EXERCISE PROMPT: Pick out each line of the rows that contains the string "construction" and copy it. Case counts.
---------- RECORDS FOR THIS TASK ----------
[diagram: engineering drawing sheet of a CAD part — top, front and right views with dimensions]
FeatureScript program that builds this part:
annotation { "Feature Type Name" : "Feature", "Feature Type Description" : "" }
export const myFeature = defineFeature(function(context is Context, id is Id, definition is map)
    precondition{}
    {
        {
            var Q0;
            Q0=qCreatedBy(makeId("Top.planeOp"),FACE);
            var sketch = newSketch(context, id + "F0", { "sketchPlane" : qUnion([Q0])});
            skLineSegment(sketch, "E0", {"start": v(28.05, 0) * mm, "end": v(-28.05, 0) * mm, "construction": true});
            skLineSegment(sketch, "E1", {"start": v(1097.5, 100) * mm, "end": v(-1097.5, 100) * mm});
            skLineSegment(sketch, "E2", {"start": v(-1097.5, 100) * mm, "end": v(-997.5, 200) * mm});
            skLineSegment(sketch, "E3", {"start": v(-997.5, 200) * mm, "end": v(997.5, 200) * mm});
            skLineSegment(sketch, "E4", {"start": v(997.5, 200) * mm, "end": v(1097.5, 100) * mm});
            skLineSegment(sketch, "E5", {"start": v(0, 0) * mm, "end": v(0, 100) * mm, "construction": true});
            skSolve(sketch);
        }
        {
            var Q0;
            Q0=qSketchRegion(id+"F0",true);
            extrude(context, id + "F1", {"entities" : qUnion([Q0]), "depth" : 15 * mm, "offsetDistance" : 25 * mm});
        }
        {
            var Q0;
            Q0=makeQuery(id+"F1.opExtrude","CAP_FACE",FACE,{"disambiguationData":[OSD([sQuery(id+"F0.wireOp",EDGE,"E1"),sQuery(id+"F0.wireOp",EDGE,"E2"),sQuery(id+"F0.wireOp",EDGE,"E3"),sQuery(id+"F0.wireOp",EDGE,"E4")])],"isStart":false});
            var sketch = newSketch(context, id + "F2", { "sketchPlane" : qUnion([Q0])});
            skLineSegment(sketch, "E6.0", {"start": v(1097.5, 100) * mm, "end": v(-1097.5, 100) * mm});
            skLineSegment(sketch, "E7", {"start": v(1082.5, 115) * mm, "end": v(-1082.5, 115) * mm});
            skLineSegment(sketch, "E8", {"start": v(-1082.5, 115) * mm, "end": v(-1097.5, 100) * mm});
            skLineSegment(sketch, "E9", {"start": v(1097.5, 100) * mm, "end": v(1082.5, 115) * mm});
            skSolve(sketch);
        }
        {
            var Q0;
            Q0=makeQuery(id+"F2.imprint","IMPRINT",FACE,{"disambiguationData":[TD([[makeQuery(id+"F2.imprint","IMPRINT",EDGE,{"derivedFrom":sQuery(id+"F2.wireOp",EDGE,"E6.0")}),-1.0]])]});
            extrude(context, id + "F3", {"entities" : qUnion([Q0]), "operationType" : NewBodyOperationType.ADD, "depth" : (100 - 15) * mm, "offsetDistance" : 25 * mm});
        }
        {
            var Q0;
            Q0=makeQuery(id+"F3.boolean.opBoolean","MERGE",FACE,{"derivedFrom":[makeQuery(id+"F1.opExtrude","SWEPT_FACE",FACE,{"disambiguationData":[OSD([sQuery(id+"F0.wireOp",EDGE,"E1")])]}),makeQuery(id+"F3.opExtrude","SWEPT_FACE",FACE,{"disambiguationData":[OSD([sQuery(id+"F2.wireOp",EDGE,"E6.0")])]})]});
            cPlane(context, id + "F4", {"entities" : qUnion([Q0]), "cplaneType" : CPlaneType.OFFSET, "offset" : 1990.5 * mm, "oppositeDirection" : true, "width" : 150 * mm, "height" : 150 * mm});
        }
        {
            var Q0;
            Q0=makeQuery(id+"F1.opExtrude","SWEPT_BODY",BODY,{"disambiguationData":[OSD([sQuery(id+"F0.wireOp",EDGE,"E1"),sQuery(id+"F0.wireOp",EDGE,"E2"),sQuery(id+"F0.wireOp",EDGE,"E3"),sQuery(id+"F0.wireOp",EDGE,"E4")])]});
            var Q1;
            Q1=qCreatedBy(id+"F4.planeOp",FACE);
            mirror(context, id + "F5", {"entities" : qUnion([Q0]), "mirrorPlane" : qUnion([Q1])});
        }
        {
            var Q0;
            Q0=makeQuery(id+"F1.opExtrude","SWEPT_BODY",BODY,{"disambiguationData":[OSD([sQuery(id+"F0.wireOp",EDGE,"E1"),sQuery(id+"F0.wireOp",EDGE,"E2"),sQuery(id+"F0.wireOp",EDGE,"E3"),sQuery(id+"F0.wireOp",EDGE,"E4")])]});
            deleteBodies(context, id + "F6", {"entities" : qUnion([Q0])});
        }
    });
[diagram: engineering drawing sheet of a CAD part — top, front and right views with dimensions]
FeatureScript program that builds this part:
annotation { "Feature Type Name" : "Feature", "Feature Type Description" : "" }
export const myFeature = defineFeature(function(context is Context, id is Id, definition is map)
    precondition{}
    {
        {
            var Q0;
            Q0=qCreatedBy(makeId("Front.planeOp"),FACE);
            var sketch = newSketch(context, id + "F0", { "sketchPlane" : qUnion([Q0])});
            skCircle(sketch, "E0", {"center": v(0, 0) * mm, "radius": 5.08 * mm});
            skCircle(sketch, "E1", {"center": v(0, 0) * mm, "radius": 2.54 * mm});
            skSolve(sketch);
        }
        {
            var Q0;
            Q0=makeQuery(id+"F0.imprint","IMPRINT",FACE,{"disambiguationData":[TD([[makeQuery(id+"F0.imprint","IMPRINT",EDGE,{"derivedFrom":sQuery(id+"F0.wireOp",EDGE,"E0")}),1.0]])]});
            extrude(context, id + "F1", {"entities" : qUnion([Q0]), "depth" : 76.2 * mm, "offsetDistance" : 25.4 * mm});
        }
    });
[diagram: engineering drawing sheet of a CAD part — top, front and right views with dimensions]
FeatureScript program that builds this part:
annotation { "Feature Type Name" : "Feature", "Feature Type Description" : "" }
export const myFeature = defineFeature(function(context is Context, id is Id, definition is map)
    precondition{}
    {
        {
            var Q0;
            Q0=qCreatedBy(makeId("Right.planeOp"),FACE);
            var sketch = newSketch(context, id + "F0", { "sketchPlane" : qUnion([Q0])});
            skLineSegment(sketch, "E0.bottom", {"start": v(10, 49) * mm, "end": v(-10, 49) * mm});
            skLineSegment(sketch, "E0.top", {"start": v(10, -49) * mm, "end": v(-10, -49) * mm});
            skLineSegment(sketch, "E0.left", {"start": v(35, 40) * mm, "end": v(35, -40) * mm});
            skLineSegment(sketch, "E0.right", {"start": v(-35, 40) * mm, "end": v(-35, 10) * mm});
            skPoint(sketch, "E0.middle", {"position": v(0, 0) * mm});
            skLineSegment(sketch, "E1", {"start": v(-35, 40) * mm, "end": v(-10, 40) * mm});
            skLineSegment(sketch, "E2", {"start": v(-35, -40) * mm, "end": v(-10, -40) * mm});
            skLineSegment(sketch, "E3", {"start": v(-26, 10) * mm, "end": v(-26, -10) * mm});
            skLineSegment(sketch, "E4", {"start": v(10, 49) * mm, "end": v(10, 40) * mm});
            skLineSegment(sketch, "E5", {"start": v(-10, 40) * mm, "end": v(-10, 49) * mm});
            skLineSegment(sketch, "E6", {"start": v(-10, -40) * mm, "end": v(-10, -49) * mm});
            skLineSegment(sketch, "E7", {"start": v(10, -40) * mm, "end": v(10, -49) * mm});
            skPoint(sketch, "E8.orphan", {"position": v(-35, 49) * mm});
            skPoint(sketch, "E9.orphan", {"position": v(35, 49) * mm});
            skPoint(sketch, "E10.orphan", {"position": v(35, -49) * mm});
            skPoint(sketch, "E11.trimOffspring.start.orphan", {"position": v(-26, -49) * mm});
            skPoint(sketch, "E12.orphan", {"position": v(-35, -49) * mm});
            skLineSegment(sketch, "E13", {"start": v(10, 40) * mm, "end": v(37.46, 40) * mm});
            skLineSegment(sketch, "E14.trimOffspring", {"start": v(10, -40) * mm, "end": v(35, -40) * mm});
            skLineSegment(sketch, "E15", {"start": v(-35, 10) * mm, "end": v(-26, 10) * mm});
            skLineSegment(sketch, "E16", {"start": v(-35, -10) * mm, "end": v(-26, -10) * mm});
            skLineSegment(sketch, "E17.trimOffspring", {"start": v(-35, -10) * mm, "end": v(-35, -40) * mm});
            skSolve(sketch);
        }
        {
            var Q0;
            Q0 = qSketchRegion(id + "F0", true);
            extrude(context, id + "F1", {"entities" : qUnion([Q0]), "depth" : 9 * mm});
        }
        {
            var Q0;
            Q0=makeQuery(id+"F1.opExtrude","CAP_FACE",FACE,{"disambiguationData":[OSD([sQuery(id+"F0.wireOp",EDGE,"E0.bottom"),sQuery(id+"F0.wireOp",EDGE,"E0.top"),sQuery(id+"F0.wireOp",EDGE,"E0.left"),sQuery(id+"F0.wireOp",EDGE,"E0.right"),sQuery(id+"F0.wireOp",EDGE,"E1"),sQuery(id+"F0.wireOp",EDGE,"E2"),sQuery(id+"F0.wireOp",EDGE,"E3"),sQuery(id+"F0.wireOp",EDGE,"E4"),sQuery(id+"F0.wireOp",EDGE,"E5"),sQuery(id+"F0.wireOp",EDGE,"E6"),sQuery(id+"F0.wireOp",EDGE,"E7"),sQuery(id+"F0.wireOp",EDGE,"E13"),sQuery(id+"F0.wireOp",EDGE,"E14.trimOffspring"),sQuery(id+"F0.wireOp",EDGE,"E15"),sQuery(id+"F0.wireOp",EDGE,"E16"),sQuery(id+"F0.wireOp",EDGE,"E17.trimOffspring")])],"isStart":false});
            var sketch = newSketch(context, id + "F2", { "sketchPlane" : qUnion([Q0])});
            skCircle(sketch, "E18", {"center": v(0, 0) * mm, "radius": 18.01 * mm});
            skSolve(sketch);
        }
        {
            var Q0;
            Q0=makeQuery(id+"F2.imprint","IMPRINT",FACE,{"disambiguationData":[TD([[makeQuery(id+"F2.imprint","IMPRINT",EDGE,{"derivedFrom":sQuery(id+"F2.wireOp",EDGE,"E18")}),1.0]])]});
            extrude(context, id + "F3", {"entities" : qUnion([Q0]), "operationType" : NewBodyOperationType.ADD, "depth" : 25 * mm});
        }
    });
----------
CORRECT RESULT:
            skLineSegment(sketch, "E0", {"start": v(28.05, 0) * mm, "end": v(-28.05, 0) * mm, "construction": true});
            skLineSegment(sketch, "E5", {"start": v(0, 0) * mm, "end": v(0, 100) * mm, "construction": true});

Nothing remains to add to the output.